When her husband thinks she is off having her weekly cancer treatment she is actually just travelling around Ireland and this weekend she is back in Dublin and stays at Finbar’s Hotel.
She meets an American travel guide at the hotel. They have dinner together, seem to hit it off and get into some very serious conversation. She lies to him a good deal, even telling him that she’s actually a nun!
It seems like this is going to be a crazy night for her and that she will have sex with the travel guide whom she invites up to her room. However, she has convinced him that she is actually a nun! The night drags on with some interesting surprises and yet seems to have been a very touching and lovely experience for both of them.
This is really both a fascinating story and was a deeply emotional experience for this reader.
May just came into Dublin from New Mexico. Central to the story is the fire that brought down the hotel before. May Branock was her name in her Irish days, but now calls herself Mary Breathnach. She some money, mostly from inheriting the house her father had and he has now died.
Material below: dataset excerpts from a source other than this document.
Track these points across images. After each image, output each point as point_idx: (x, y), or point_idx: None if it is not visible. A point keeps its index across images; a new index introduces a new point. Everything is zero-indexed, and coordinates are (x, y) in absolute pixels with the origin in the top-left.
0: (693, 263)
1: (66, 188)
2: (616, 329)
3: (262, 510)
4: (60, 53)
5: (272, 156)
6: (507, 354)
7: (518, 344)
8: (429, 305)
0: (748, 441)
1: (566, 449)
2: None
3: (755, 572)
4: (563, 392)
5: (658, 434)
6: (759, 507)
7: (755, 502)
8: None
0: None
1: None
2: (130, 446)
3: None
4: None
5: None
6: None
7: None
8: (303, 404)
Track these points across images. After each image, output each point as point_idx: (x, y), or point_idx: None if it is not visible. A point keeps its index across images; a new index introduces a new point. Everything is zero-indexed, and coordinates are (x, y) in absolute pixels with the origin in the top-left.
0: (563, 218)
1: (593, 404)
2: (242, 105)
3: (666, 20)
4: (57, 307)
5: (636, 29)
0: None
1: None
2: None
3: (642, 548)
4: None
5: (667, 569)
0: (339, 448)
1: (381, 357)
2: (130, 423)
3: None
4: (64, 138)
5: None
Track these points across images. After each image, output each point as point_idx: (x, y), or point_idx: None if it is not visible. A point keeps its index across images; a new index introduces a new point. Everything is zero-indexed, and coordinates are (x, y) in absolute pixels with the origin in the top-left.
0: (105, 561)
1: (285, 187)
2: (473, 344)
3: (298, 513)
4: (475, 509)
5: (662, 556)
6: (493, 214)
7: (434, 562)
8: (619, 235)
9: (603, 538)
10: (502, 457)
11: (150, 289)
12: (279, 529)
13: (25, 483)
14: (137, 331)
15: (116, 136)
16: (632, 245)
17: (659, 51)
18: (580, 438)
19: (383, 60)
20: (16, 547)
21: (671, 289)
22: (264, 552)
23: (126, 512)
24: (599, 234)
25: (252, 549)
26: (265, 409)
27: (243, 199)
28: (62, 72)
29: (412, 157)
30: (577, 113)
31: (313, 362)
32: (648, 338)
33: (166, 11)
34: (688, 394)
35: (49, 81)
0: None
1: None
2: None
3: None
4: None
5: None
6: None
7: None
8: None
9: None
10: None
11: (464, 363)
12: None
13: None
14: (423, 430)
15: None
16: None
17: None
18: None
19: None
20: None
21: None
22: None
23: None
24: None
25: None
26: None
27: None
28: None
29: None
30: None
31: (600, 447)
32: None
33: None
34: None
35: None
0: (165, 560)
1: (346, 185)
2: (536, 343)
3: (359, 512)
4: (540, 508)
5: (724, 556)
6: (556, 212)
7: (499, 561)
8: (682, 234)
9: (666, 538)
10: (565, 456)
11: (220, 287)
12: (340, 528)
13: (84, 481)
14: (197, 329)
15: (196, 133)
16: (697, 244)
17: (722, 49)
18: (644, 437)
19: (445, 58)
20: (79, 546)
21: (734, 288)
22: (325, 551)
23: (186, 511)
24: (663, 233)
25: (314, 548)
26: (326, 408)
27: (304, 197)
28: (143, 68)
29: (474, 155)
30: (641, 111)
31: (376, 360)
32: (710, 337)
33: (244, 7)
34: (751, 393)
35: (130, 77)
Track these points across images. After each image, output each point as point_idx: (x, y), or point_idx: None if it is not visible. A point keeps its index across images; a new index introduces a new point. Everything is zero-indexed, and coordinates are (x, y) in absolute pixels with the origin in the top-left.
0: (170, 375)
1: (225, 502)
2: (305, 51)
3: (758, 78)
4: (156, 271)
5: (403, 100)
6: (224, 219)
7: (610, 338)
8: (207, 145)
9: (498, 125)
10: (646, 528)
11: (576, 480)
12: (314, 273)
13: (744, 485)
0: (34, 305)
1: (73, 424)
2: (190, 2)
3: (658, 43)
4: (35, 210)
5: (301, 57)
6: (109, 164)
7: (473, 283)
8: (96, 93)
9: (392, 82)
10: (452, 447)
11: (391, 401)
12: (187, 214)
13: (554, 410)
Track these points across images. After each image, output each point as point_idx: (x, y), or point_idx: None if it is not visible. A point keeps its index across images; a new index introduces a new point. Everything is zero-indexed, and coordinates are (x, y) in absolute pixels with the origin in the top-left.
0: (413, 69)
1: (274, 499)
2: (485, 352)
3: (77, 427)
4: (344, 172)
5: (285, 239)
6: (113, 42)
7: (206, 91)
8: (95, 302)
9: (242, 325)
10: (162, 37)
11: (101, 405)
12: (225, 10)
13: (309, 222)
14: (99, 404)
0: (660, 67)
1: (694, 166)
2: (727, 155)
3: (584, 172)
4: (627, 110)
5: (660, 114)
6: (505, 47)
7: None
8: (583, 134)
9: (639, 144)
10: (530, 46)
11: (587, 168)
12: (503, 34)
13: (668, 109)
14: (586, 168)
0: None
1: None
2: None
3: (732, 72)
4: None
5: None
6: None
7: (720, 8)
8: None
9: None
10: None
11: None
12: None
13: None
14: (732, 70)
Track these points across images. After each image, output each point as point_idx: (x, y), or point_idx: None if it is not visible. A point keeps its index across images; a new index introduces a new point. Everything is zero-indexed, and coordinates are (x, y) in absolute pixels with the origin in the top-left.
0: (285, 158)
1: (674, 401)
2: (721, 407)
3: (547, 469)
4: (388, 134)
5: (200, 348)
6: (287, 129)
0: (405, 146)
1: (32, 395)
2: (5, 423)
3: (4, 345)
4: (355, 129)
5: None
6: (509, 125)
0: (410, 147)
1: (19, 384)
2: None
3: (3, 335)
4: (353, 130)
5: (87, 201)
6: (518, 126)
7 years earlier she lived in New Mexico and married, but her husband died when she was 40 years old. Her father had just died six weeks ago and her Mom earlier, so May has inherited the family home.
She was 16 when the hotel had burned. Her father was there as fireman and had helped put out the fire. May is sort of lost back in Ireland and even tries to make contact with the old boyfriend she had when she was 16 but that just didn’t work out.
She’s a very sad woman, lonely, afraid, even though she is now somewhat wealthy and seemingly planning to return to the states, believing her life will now be different. The reader has the strong sense she will not be much different in the future.
Many years ago the narrator had stolen some rare paintings, among them a Rembrandt. Now some seemingly shady Dutchmen want to buy that painting for a great deal of money, but on both buyer and seller side there is simply no trust.
The narrator thief works out his plan for how to pull off the sale and be sure that he both gets his money and is not found out by the police, but he suspects everyone, even the woman next door in Room 107. So, he’s got a plan fully worked out and returns to explain it to the Dutchmen, but in the process he suspects the woman in 106 and everything falls apart when he can’t help but explore than possibility. A fascinating surprise ending!